From automation to autonomy: Streamlining processes with BPM
In a world where generative AI, cloud architecture, and bots have become normative to the enterprise, the single most definitive aspect of business process management (BPM) is automation.
The names (and acronyms) describing that automation—including hyperautomation, intelligent process automation (IPA), digital process automation (DPA), and a slew of others have changed across time. The technologies supporting them have as well. But the fundamentals of BPM (involving workflow management, process optimization, case management, and more) will likely never change. They'll simply become more accessible to organizations via the numerous forms of automation characterizing this discipline, which are a microcosm of those impacting the data landscape as a whole.

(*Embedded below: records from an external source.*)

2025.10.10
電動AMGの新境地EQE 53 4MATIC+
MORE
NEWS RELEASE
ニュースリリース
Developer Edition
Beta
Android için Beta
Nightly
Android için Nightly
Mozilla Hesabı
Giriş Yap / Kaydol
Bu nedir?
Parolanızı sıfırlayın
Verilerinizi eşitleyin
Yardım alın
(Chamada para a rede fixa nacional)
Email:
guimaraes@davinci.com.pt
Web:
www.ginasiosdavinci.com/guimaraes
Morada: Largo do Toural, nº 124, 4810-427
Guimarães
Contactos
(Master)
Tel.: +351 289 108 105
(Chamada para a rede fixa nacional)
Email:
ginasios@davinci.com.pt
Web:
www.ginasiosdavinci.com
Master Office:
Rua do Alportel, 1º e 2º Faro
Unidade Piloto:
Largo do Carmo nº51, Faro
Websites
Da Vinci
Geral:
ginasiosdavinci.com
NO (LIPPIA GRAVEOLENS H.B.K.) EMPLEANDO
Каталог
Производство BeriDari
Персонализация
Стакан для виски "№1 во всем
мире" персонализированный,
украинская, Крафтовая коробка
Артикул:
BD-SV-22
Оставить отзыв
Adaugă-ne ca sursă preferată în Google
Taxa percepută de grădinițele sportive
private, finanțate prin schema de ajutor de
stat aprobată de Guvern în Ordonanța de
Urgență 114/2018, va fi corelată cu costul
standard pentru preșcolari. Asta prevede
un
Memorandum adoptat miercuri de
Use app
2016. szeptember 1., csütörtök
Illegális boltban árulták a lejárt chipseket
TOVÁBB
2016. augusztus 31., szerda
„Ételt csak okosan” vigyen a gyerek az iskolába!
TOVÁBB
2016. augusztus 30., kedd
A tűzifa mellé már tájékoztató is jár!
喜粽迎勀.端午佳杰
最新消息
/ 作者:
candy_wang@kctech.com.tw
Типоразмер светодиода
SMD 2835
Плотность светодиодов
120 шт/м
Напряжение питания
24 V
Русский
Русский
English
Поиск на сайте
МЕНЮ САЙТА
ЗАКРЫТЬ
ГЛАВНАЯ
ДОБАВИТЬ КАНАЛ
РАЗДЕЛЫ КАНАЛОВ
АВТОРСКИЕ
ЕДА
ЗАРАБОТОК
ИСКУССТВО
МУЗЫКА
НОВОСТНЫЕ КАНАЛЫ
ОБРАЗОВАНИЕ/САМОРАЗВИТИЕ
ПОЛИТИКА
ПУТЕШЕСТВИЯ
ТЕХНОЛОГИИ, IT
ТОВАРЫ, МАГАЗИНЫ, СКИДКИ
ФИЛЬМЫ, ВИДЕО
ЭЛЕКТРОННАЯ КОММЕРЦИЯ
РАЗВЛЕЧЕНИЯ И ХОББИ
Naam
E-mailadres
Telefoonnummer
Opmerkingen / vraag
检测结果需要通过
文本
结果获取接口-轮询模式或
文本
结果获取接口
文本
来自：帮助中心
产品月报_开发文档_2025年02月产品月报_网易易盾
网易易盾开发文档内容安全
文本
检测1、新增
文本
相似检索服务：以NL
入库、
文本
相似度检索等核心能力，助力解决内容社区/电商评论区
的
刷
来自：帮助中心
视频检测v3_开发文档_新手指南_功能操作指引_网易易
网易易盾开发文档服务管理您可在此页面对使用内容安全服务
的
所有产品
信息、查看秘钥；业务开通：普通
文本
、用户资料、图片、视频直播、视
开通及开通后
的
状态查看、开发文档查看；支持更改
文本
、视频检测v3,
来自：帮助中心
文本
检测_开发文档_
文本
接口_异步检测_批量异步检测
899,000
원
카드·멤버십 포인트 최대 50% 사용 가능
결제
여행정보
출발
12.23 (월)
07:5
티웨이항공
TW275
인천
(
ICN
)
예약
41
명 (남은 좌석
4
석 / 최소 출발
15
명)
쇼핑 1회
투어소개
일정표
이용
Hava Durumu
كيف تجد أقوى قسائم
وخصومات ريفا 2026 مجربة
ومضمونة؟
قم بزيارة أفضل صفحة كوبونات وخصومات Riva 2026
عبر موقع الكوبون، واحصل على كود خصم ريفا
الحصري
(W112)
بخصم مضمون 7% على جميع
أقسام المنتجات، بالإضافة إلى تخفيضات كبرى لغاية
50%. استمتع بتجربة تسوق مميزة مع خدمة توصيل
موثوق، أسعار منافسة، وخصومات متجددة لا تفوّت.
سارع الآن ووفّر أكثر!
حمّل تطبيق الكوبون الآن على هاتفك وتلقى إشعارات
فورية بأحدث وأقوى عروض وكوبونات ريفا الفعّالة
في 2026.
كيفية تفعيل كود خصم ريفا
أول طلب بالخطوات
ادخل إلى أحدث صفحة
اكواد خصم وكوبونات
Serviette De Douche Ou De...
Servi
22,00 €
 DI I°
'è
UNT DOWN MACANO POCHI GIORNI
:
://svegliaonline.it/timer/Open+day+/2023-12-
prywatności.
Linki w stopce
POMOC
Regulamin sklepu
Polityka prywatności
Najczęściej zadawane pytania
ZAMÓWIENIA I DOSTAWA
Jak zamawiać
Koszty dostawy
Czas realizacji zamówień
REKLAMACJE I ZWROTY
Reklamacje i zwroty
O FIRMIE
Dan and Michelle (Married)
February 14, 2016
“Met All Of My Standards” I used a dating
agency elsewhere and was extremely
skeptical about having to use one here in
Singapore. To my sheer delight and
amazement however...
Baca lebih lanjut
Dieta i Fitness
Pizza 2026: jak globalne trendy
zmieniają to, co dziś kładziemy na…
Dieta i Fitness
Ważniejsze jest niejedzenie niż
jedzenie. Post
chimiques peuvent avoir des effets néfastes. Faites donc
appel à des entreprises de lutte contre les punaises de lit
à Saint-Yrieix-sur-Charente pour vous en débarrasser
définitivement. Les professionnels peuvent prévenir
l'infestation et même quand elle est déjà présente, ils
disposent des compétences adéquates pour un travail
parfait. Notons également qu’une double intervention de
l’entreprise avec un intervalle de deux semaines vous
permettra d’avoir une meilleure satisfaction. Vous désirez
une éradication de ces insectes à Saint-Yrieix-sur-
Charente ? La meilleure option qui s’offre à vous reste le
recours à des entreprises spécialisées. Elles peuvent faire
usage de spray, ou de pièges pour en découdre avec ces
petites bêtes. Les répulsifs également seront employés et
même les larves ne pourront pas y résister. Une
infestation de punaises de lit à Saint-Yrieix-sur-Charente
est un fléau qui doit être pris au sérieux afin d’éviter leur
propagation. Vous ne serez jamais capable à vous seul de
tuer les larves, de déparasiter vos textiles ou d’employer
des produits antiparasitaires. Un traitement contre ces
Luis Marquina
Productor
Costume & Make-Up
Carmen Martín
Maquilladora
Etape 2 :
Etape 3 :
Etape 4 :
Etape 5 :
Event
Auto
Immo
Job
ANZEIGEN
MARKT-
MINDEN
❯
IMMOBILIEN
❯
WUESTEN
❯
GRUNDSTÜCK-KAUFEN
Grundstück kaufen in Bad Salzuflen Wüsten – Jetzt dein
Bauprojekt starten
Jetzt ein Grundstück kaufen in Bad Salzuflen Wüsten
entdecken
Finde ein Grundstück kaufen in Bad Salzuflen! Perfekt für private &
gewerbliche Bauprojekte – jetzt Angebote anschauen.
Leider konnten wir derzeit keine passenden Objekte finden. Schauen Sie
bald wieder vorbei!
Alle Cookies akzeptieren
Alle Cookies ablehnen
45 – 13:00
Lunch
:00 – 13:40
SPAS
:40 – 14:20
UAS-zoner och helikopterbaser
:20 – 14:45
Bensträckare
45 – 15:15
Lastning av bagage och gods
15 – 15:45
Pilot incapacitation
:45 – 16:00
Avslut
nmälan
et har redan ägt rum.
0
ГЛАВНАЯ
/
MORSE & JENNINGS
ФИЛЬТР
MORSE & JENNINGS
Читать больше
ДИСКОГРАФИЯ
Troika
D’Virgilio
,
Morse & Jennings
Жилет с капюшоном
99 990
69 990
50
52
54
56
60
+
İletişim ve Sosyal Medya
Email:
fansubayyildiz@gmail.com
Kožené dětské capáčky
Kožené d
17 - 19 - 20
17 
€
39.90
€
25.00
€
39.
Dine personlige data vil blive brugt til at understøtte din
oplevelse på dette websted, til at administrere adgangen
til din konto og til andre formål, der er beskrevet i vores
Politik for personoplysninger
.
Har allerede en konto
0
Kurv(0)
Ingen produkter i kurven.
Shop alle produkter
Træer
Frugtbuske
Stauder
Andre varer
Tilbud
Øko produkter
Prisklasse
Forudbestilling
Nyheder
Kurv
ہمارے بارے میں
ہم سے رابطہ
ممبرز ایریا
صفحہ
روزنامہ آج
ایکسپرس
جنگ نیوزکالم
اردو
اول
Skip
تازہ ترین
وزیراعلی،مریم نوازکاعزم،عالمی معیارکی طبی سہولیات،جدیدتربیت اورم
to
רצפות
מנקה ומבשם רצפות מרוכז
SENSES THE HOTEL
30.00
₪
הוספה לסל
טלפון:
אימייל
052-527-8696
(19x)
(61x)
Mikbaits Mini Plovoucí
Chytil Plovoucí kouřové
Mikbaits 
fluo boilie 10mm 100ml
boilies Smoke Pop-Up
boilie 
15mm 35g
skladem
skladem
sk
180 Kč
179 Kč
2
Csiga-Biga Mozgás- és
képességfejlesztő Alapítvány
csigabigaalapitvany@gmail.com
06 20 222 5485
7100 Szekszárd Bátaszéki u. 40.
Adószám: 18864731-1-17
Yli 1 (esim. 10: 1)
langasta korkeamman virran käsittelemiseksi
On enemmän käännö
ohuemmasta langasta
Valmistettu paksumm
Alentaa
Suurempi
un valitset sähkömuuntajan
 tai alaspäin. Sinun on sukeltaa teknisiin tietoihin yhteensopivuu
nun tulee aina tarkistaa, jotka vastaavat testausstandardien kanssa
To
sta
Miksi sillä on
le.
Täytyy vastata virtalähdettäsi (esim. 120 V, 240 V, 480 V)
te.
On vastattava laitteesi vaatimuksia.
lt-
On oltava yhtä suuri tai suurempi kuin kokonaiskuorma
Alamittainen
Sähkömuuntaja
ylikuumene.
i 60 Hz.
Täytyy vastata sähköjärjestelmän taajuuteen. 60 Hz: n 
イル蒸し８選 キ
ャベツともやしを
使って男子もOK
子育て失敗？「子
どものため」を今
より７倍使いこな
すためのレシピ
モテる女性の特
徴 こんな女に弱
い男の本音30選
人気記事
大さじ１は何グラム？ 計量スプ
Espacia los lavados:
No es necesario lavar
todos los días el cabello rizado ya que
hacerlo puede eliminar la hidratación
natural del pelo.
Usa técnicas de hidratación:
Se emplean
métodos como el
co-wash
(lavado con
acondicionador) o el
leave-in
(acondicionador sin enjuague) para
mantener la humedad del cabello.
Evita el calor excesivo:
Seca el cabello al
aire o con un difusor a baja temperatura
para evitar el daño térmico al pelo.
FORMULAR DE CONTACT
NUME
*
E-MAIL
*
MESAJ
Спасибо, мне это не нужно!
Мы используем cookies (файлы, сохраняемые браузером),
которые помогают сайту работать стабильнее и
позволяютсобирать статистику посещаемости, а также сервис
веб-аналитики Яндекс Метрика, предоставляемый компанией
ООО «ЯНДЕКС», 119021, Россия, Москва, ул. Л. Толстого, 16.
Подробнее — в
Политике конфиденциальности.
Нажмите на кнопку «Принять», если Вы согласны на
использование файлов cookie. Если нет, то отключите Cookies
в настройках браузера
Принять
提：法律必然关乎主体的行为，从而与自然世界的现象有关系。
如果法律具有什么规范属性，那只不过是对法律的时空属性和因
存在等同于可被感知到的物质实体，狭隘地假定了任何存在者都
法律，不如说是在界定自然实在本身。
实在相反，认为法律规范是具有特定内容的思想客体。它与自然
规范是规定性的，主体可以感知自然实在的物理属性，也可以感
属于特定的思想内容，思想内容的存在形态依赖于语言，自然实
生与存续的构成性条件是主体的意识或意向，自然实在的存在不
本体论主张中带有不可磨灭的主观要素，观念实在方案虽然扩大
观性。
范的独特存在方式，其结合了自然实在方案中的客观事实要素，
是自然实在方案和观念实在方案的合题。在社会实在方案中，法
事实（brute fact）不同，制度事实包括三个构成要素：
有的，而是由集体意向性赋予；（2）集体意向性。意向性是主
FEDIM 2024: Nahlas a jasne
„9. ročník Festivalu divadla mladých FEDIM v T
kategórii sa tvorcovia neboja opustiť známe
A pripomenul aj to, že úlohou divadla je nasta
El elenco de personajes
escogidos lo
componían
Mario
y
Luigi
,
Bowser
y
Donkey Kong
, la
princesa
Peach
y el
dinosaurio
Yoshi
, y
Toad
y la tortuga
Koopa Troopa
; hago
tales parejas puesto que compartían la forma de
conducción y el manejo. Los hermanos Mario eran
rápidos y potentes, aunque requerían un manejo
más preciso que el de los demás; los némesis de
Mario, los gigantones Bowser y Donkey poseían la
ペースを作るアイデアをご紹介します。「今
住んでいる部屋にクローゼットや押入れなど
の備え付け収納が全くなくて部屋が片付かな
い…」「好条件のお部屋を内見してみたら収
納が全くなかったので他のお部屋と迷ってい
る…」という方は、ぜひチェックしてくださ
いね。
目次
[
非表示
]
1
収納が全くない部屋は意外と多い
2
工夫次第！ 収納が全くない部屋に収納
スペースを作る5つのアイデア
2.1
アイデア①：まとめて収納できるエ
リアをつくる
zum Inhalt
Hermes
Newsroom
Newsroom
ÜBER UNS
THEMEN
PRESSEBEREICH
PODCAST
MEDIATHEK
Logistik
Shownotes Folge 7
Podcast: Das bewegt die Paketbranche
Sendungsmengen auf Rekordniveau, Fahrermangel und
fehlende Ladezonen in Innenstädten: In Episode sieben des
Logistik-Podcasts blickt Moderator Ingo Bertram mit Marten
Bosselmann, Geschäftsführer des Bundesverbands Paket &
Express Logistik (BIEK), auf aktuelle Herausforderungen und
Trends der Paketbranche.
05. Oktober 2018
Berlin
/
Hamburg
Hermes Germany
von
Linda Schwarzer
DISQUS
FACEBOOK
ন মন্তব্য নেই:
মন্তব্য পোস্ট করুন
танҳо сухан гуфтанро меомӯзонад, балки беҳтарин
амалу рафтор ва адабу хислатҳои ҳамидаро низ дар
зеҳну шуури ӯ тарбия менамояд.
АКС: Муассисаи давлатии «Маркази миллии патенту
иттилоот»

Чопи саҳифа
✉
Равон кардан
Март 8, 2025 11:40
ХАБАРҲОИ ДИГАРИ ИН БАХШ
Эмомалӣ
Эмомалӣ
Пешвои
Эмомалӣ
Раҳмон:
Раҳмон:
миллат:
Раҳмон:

Salient facets of contemporary BPM—and the automation supporting them—revolve around these processes:
♦ No-Code and Low-Code Tooling: Options that automate the coding required to build applications or workflows have become inseparable from achieving the core objectives of BPM. According to Jon Huang, ServiceNow director of outbound product management for App Engine, those objectives encompass “more complex, ad hoc types of use cases. The definition of that is typically when a use case requires multiple people from multiple departments to collaborate together.”
♦ Data Integration: Implicit to Huang's definition of BPM’s objectives is the need to integrate data sources from disparate systems across the enterprise, which is central to making BPM useful.
♦ Process Mining and Task Mining: The capabilities to improve the efficiency of individual tasks and processes, respectively, within workflows are critical to maximizing the value of BPM systems.
♦ Robotic Process Automation (RPA): Although RPA is technically considered distinct from BPM, most BPM vendors readily incorporate increasingly intelligent digital agents as part of the automation attending to customers’ core needs.
When combined with foundational facets of knowledge management, such as business rules management, as well as newer developments in generative AI, these dimensions of automation streamline processes in a business climate that are otherwise prone to fragmentation, redundancy, and error.
No-code applications
In its current incarnation, BPM is exemplified via point and-click, drag-and-drop, no-code mechanisms that enable users to stitch together processes that are automatable. Since no-code options don’t involve coding, they’re “usually for simplistic use cases," Huang commented. Examples include applications for scheduling, calendars, or building surveys or registration forms for customers. The visual approach to arranging on-screen elements that underpin this methodology broadens application development beyond conventional developers or programmers.
In some situations, however, users can develop remarkably sophisticated applications “without any code at all,” maintained Anthony Abdulla, senior director of product marketing for Pega’s Intelligent Automation team. These BPM systems enable users to define the purpose of a workflow (such as onboarding for human resources or completing a loan application), enumerate the stages involved in it, and modify them as needed. “You can also define who’s part of that unique process,” Abdulla specified. “You can define the back-office people for that application and the screens they can leverage for it.”